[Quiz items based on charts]
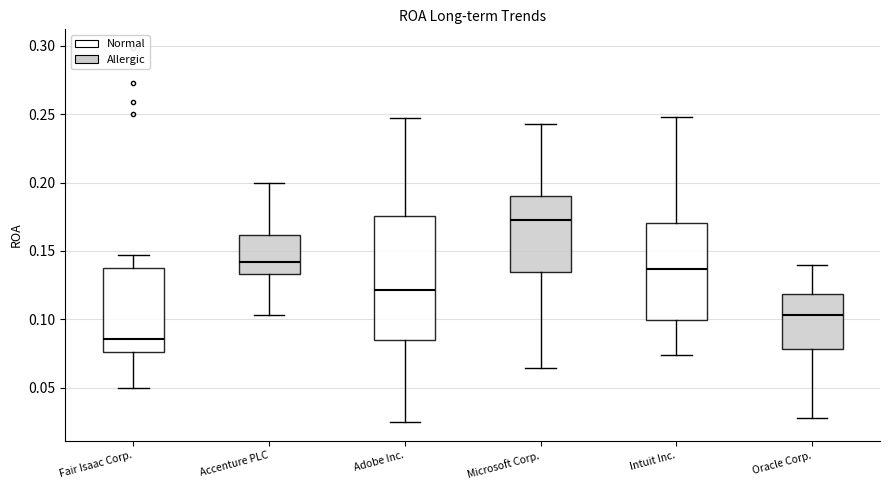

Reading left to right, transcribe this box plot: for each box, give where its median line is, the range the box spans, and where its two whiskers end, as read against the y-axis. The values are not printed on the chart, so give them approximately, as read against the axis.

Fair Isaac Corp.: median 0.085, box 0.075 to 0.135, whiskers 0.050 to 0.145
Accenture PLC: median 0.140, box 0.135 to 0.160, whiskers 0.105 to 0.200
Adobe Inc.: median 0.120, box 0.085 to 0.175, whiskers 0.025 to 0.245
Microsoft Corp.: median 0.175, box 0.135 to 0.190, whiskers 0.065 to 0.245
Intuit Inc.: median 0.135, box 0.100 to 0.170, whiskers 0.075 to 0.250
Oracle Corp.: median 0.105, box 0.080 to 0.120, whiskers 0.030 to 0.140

[TASK TO COMPLETE]: Recast the material above as a numbered list with one line per item, skipping blank lines and omitting the picture.

[SOLUTION TO THE PROBLEM]:
1. Reading left to right, transcribe this box plot: for each box, give where its median line is, the range the box spans, and where its two whiskers end, as read against the y-axis. The values are not printed on the chart, so give them approximately, as read against the axis.
2. Fair Isaac Corp.: median 0.085, box 0.075 to 0.135, whiskers 0.050 to 0.145
3. Accenture PLC: median 0.140, box 0.135 to 0.160, whiskers 0.105 to 0.200
4. Adobe Inc.: median 0.120, box 0.085 to 0.175, whiskers 0.025 to 0.245
5. Microsoft Corp.: median 0.175, box 0.135 to 0.190, whiskers 0.065 to 0.245
6. Intuit Inc.: median 0.135, box 0.100 to 0.170, whiskers 0.075 to 0.250
7. Oracle Corp.: median 0.105, box 0.080 to 0.120, whiskers 0.030 to 0.140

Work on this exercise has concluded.